Polly Alpha 4’s pilot Lt. Morris Larson signaled Kindley Field tower that the landing gear fully retracted and all was well. Radar confirmed he was 10 miles north of Kindley Field already.
Polly Alpha 5 and 6 had joined the leading three as Element. Together they waited for Larson to join up. Yet Polly Alpha 4 was nowhere to be seen. Nor did Lt. Larson contact them over the radio. The squadron tried to reach him. No answer. Kindley Field now tried, but there was no answer. Worry that he might have crashed was forestalled by the fact Kindley Field tower reported no radar target had indicated an aircraft had fallen to the ocean. His last position was 10 miles north of Kindley. Then there was nothing. One sweep of the scope and he was gone.

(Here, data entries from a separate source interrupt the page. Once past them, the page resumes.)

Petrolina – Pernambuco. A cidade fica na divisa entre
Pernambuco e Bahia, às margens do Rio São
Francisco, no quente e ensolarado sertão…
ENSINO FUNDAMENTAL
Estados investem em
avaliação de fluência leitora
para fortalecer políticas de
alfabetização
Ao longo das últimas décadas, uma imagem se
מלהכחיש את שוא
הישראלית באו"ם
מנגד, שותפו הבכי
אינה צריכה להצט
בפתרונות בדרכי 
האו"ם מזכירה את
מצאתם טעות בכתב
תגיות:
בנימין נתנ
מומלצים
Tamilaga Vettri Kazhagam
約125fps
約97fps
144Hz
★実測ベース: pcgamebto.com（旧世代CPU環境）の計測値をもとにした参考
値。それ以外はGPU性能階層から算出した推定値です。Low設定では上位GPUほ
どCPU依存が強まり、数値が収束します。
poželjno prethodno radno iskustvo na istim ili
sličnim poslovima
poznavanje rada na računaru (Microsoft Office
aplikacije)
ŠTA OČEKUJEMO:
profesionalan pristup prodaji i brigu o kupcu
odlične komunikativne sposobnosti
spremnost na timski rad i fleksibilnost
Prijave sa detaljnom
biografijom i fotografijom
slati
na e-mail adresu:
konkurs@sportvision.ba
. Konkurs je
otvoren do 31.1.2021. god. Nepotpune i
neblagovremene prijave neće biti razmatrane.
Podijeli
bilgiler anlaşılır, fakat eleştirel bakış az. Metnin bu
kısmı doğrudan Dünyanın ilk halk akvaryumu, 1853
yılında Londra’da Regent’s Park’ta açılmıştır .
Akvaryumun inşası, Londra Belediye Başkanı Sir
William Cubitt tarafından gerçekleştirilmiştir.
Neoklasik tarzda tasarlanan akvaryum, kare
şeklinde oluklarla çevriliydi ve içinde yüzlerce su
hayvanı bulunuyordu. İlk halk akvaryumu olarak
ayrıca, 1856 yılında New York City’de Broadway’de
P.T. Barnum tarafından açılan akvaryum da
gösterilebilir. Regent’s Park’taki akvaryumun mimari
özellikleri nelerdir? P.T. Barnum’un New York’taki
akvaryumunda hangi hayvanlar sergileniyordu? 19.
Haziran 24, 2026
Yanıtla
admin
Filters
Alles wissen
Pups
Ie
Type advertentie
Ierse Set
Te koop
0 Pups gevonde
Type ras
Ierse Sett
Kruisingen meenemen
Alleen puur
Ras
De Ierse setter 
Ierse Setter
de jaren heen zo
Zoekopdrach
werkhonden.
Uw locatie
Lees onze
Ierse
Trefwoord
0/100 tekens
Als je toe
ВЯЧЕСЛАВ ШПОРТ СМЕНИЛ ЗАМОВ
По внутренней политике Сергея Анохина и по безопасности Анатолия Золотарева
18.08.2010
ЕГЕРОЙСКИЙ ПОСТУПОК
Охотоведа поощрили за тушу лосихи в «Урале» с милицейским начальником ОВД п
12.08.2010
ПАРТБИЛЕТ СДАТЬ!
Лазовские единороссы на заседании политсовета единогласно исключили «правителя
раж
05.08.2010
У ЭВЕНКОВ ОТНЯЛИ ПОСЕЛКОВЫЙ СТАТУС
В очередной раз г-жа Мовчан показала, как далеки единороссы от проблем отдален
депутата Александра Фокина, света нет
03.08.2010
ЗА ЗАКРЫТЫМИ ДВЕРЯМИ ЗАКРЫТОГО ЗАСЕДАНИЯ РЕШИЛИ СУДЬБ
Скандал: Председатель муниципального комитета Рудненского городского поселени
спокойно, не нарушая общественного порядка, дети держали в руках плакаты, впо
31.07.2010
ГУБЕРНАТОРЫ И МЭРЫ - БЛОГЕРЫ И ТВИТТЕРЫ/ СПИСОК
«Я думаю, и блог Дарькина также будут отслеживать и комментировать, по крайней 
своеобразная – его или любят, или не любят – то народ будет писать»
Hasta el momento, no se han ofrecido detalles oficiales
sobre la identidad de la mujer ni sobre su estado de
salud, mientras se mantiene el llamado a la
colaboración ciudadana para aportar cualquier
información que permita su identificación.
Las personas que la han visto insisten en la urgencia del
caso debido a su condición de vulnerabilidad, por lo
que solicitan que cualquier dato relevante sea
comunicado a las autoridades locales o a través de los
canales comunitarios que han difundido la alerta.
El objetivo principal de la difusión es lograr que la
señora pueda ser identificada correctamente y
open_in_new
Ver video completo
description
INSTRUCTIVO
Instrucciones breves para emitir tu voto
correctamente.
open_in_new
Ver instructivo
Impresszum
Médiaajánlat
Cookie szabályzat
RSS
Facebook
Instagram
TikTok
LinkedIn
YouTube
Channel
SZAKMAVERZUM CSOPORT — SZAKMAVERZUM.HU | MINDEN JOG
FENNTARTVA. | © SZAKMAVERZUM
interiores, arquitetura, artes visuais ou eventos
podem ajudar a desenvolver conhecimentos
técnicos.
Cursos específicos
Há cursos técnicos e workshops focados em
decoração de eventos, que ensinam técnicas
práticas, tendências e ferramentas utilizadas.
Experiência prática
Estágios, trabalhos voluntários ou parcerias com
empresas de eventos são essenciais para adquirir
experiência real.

Randy 12, one of the rescue choppers, was on the way. The fog was dense over the area, with only 500 feet visibility. Occasional rain showers brought the visibility down to 300 feet. Randy 12 reported sighting nothing. Since radar had not detected the Starfighter crashing, it was thought possible that Larson had broken out above the clouds and was at high altitude.
The scramble alarm was hit at Kindley Field. More F-104s and a T-33 were launched. They angled up sharply and pierced through the overcast and clouds. They had one object– search for contrails. Yet none were seen. Several choppers scanned the sea for days. No trace was ever found.
Radar reported Larson right about where the clear area of the satellite photo blurs with the un-photographed area of the Bermuda Rise (10 miles north of Kindley field on St. David’s Island.) The Bermuda seamount is chalked with wrecks. It is a diver’s mecca. The carnage of the rough seas are everywhere. Somewhere this space age edition of wreckage should be found, but there was no hard evidence the Starfighter ever crashed.
The legend of the missing Starfighter says that it entered a cloud and did not come out. To some extent this is true. It entered the haze layer, the pilot reported all was well, and then he and his shiny silver jet vanished.
The utter lack of evidence inspired a high altitude search, but there was no trace anywhere of what happened to Morris Larson.
Somewhere below the shallow water of the Bermuda Rise his shiny silver flying rocket is supposed to be. But no one has yet reported it. Like so many others in the Triangle, the records say the wreckage should be here, but in fact it is not. . . .or to date has never been found.